I loved Cyborgs line, that was very in charactor, but I feel that Ravens charactor is slipping slightly... E.G the ending when she just teleported after speaking to BB, It would have been more in charactor is she made a sarcasic quip or something, then walking away strongly, because she is generally confident.
Wow. I feel like a bitch for this review, but I like it this story, so please do not stop and update soon, and I don't normally like angsty fics, so that is a plus!
Okay, well, tahtah for now.
-RotatingOwl (Not normally this mean)
| ImATeenTitan chapter 2 . 4/18/2012
Can my cookie be peanut butter flavored?
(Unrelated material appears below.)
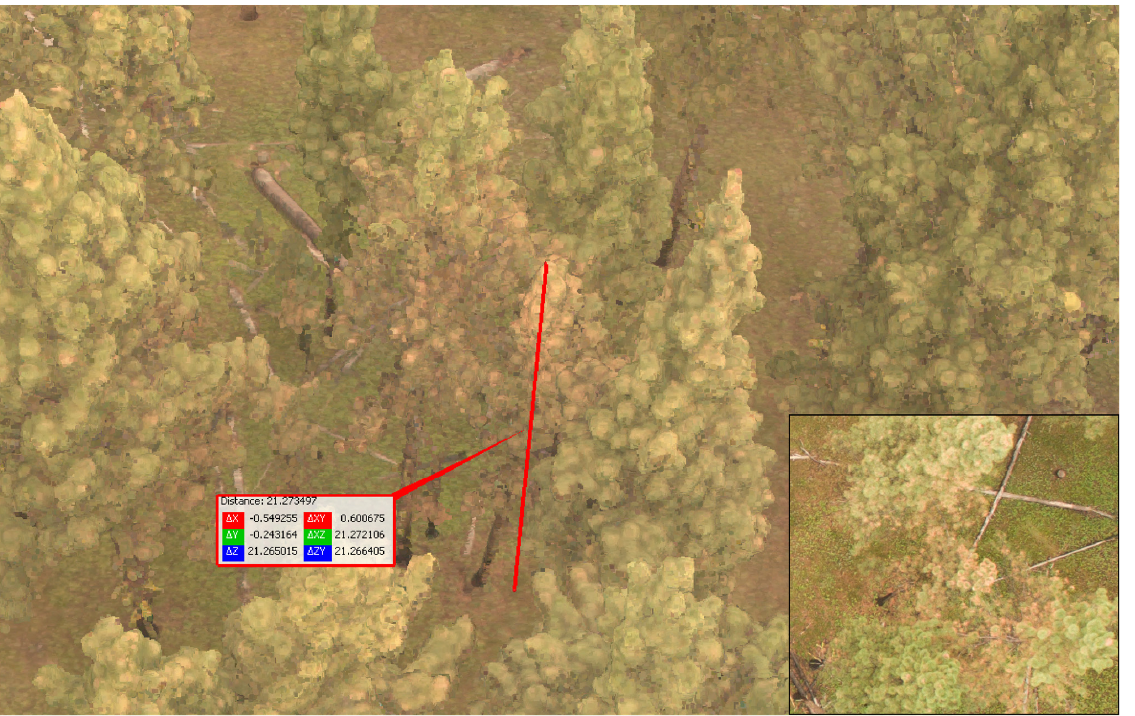
Figure 1. Point cloud derived from structure-from-motion (SfM) photogrammetry using images taken by the DJI X3 RGB camera. The same location is shown using an original X3 image (inset bottom-right). The red line depicts the process of manually identifying and measuring scorch height within CloudCompare software. The digital measurements were taken at the same locations as the field measurements to assess the ability to accurately map scorch.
Great story, too.
| cliko the panda chapter 2 . 4/18/2012
ok saaawwwy if i rushed u take your time what i ment was don't take 9 months or any thing like that can my cookie be peanutnutter with frosting and...SPRINKLES
| The Cretin chapter 2 . 4/17/2012
I read chaps 1&2. Chap1 was a great start, chap2, a great followup. I like the detailed introspection you describe. You have a pretty good idea on how Raven's emotions would probably work. Also, I see this is your first story. Welcome to fanfic. I hope you make many friends and have loads of fun. Don't let flamers and rude critics get you down. If someone flames you, just tell them to p*** off. You're the one writing a cool story, they're not. Keep rockin and good luck.
P.S. I have to ask- What is the creature in your sig? It looks neat. Peace
| Juniper Night chapter 2 . 4/17/2012
I can't help but wonder what would happen if, during one of those akward trains of thought, Raven accidently said something outloud about it. It's so frustrating when out of (and these are real examples) 815 views, you get 17 reviews, or 261 views for 3 comments. And then you see other fics that are 100 words long with 194 (made-up #) reviews because its submit your OC or something. I'm pretty sure some of my stories still don't have disclaimers though, so you're doing pretty good. Keep up the good work!
| TheGirlWithTheGreenLightSaber chapter 2 . 4/17/2012
I like your story so far. Its pretty good, but do you think you could make the chapters a bit longer? I guess I can't really tell you to dothat, cuz I'm a hypocrite and most of the chappies I write are as short as this too. Anyways, I hope you update soon, its a good story. And about my virtual cookie, could it be one of those grocery store sugar cookie ones with the pink icing and sprinkles? Pwease? Great story, update soon!